Anita González es periodista de la Universidad Católica del Norte y Magister en Romanística y Alemán como segunda lengua de la Universidad de Heidelberg. Actualmente ejerce como profesora de alemán para alumnos extranjeros en un colegio estatal. Paralelo a ello, dedica importante parte de su tiempo a la escultura.
El sol paterno y deslumbrante de mi Norte chileno es una ausencia que llevo conmigo, pero que a la vez ha sido impulsora de una parte muy significativa de mi desarrollo en Alemania: mi actividad plástica.
Cada vez que el avión empieza a bordear la costa de Antofagasta percibo esa enorme luz que se cuela por las ventanillas y me desvela el imponente escenario natural en el que se ubica mi Antofagasta. Siento esa caricia tibia por mi cara y mis manos. “Este es el saludo de mi tierra”, me digo, antesala al recibimiento emocionado y cálido de mi familia.
Vivo hace 15 años en Heidelberg, y como dice una antigua canción local “Ich habe mein Herz in Heidelberg verloren” (he perdido mi corazón en Heidelberg). En mi caso, no puede ser más cierto. Sin embargo, la crudeza del invierno alemán, el sol esquivo gran parte del año, activaron en mí desde un inicio una búsqueda inconsciente de compensar esa falta luz y calidez, lo que me condujo a la cerámica y escultura.

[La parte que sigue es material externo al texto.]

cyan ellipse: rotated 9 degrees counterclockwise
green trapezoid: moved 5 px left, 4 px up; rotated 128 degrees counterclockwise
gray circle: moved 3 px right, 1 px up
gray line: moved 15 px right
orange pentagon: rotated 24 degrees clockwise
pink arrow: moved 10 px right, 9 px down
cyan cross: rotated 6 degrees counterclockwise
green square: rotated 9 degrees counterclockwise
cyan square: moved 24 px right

Cada vez que me lo permitía la exigencia de los estudios en Heidelberg, me refugiaba horas eternas en modelar unas voluptuosas mujeres de arcilla, las que alguna vez empecé en mi etapa escolar en el Instituto Santa María de Antofagasta. No podía detener mi trabajo hasta descubrir la expresión de mis damitas redondas. Creo que es parte de los seres humanos buscar mecanismos para restituir lo que se ha perdido y en esta actividad de modelar revivo sensaciones pasadas, pero también he sumado nuevas.
Ya llevo varias exposiciones y ahora son torsos masculinos los que dominan mi trabajo. Aún no me deja de emocionar que personas de otra cultura le den valor a este quehacer sin pretensiones, surgido en horas nostálgicas.

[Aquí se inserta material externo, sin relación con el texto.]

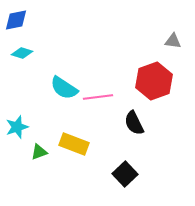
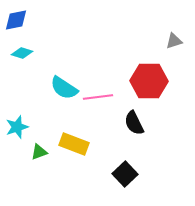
gray triangle: moved 1 px right; rotated 24 degrees counterclockwise
red hexagon: moved 5 px left; rotated 21 degrees clockwise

Actualmente puedo decir que mi mayor fuente de luz es la sonrisa de mis alumnos. Casi todos ellos provenientes de regiones en crisis y con poca esperanza de volver a su tierra natal, me dan fuerza para sobrellevar este difícil periodo de pandemia. Sus travesuras y ocurrencias transforman mi incertidumbre y tristeza, en esperanza.
Es vital la luz y como hija del desierto crecí con abundancia de ella. Espero muy pronto sentir el abrazo del sol nortino y que sus destellos generosos me conduzcan al regazo cálido de mi familia.